→ **THE TASK**
Check every line of the entries for the string "Македонија" and return the ones that contain it.
(Beginning of SOURCE MATERIAL)
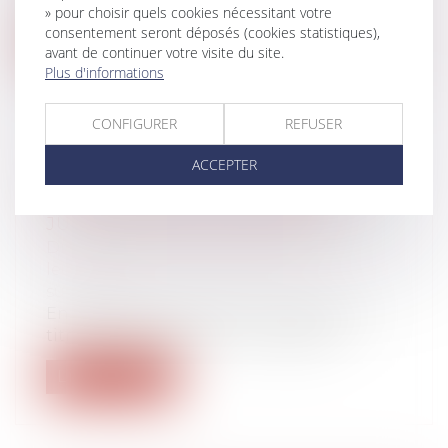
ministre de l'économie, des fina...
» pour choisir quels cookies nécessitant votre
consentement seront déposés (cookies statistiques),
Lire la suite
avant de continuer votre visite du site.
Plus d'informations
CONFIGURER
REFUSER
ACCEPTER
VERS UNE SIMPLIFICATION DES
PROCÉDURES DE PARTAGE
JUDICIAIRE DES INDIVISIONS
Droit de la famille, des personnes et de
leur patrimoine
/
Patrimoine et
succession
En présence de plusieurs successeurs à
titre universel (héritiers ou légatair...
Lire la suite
(End of SOURCE MATERIAL)
(Beginning of SOURCE MATERIAL)
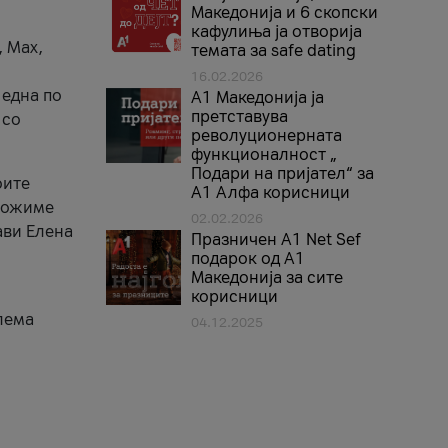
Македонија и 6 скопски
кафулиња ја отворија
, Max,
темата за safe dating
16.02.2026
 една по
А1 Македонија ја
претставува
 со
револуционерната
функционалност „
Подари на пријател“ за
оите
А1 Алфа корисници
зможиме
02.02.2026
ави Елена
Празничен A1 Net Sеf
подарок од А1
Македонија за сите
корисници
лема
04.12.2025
(End of SOURCE MATERIAL)
→ **OUTPUT OF THE EXERCISE**
Македонија и 6 скопски
А1 Македонија ја
Македонија за сите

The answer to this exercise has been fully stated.